QUE ENSINO PRETENDEMOS?
Veio agora de novo à baila - escaparam-me as razões - a questão das propinas no ensino superior. Para início de conversa e para que conste, na minha modesta opinião o ensino, tanto quanto possível deveria ser gratuito e responsabilizador. Tal como a saúde e outros direitos inscritos na constituição. O ensino deve ser suportado pelo Orçamento de Estado, ou seja, pelos impostos de todos nós, equitativamente colectados e pagos. As propinas são apenas uma parte do custo que as famílias suportam. Aliás, o problema começa logo na infância e na dificuldade em encontrar creches para as crianças. Quando tanto discursam sobre a natalidade, importa que sejam coerentes. Confesso que não entendo a posição de alguns, sobretudo oriundos da direita, que sendo acérrimos defensores do apoio do Estado aos colégios privados são contra a gratuidade do ensino superior. Será que pretendem que aceda ao ensino superior apenas uma elite? O ensino deve, por um lado, ser visto pela sociedade como um investimento dela mesma e não como um custo e, por outro lado, deve ser visto pelo próprio estudante como uma responsabilidade perante toda a sociedade, ou seja, o país. Contudo, sendo esta uma questão importante, outras há bem mais importantes e que estão a montante desta.

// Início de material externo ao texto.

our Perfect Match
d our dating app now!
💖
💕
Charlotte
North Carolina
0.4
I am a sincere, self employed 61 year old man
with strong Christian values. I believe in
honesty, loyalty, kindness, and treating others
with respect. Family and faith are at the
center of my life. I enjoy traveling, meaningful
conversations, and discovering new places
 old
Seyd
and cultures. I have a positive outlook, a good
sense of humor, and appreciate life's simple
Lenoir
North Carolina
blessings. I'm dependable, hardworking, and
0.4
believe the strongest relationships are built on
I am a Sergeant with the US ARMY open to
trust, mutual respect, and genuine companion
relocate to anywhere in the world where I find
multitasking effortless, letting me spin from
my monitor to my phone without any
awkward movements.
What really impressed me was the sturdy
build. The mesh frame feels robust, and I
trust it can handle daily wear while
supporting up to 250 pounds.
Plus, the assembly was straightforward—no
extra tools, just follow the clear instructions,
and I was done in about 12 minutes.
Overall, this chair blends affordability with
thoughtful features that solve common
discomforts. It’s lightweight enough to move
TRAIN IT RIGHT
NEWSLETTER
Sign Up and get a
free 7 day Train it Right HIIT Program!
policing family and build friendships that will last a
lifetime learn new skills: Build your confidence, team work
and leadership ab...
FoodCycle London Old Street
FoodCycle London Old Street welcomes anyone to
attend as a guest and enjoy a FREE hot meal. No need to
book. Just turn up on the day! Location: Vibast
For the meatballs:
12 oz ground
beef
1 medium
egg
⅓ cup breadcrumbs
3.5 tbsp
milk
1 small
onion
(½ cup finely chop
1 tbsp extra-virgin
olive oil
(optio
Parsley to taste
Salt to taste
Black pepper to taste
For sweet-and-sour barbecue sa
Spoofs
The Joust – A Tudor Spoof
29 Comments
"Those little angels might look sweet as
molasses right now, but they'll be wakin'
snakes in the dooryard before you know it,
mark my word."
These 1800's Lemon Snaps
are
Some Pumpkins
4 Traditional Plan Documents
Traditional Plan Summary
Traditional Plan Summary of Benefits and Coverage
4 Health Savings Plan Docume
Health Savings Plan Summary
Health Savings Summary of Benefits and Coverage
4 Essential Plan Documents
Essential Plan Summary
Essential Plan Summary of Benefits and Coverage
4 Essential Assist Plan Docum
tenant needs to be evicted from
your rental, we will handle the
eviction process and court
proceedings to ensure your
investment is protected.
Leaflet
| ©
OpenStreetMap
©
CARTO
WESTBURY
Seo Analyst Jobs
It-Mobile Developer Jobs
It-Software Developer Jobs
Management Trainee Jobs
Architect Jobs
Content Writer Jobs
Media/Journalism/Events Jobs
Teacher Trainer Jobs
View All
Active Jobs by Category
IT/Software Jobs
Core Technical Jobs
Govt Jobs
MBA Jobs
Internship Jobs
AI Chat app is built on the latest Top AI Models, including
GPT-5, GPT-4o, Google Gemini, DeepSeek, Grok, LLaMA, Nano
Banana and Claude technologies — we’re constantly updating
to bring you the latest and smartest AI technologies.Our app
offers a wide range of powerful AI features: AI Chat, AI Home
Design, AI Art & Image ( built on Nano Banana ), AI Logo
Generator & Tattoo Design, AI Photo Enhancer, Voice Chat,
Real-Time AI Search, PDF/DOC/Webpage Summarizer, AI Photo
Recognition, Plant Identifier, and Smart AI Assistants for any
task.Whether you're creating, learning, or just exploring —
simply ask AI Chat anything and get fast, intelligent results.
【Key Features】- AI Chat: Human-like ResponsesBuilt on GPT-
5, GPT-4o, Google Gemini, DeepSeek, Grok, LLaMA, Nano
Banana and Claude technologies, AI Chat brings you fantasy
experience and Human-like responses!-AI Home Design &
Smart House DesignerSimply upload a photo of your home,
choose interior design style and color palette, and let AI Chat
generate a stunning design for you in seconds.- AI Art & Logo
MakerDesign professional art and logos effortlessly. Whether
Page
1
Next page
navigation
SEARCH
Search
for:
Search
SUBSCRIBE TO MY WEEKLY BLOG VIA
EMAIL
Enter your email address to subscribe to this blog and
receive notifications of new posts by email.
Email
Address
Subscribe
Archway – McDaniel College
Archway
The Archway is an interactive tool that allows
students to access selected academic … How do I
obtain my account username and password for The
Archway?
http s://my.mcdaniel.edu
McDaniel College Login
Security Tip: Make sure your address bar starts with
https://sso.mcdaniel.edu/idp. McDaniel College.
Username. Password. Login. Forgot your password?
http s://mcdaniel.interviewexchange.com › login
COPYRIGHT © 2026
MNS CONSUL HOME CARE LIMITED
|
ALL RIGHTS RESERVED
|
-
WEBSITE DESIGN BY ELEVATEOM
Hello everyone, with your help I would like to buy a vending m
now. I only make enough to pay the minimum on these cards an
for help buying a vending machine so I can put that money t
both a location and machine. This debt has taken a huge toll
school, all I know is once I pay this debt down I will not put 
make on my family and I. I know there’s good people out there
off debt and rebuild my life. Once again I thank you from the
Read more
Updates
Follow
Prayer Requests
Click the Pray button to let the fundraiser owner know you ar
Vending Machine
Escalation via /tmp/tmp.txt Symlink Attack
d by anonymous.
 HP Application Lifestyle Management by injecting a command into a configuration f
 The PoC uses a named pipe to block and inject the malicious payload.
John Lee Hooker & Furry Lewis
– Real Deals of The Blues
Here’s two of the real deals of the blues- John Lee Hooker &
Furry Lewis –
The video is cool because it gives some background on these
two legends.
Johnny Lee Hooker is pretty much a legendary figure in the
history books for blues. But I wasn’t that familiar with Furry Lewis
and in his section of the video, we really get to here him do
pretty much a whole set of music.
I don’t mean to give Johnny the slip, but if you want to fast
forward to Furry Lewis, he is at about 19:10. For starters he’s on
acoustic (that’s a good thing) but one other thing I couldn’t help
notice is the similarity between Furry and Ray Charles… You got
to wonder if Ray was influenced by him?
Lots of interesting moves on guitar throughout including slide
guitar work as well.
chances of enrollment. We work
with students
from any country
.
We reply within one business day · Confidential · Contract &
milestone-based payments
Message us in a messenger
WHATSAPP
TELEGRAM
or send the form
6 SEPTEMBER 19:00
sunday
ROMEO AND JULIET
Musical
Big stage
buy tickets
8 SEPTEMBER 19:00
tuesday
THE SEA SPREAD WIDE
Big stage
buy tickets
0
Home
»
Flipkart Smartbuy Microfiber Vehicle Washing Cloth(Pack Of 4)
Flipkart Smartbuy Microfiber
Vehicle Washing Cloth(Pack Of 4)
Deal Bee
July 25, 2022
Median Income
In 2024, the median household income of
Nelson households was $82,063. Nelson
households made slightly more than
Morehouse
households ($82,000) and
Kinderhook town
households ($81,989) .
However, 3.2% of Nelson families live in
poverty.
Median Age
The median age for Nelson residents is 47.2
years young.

Haveria que discutir e definir, por exemplo, uma estratégia de ensino, para todos os níveis, para os próximos anos. Estamos a entrar na era da automação da economia, vivemos um tempo em que nos dizem que temos que ser flexíveis e possuir competências transversais, que temos que estar preparados para trabalhar em equipa e procurar soluções para problemas reais, que a nova realidade informativa e das redes sociais exige que sejamos críticos e tenhamos capacidade de leitura interpretativa desses canais e veículos, etc... E, contudo, os currículos e o ensino continua como se realidade fosse aquela de há meio-século. Pretendemos mais licenciados e doutorados, mas em quê e para quê? Que país pretendemos ser daqui a 30 anos? Ter um ensino com muitas horas curriculares cujo objectivo é depositar nos alunos conhecimento, sem qualquer sentido crítico, à espera que um dia ele se torne rentável, não me parece o melhor caminho. Os alunos, que deviam ser os verdadeiros actores activos não passam de entes passivos. Até porque num mundo que corre a grande velocidade, na maioria das vezes o seu rendimento não é proporcional ao investimento. Importa, por um lado, saber exactamente o que é fundamental que os alunos saibam, desde a pré-primária até ao ensino superior, e, por outro, introduzir a transversalidade no ensino das várias matérias. Não se pode ensinar português através da história, da ciência ou da filosofia? Não podem as aulas ser planeadas por professores de diferentes áreas e na sala estar mais do que um professor? Não podem ser implementadas as tutorias e diminuir o número de horas em aula? Não podem ser desenvolvidas estratégias que promovam o trabalho em grupo e não a competitividade individual?
Tudo isto seria possível desde que se soubesse o que ensinar e como ensinar e desde que se preparassem os professores para ensinarem de uma outra forma e que lhes fosse dada a possibilidade - e fossem valorizados por isso - de inovar. Preferimos continuar a assobiar para o lado até ao dia em que nos iremos dar conta de que é demasiado tarde.
Contudo, algumas competências há que sabemos serem importantes, já que o mundo actual assim o exige: capacidade crítica, liderança, trabalho em equipa, capacidade de adaptação a diferentes tarefas e instrumentos que o permitam, leitura crítica dos media e redes sociais, comportamentos colaborativos, etc... Se sabemos que estas são competências cada vez mais necessárias porque esperamos? A transformação está aí e temos forçosamente que nos preparar. O ensino tem que ser visto como um todo e dele depende, em grande parte, o futuro do nosso e de qualquer país.
Tentem ser felizes em seara de gente.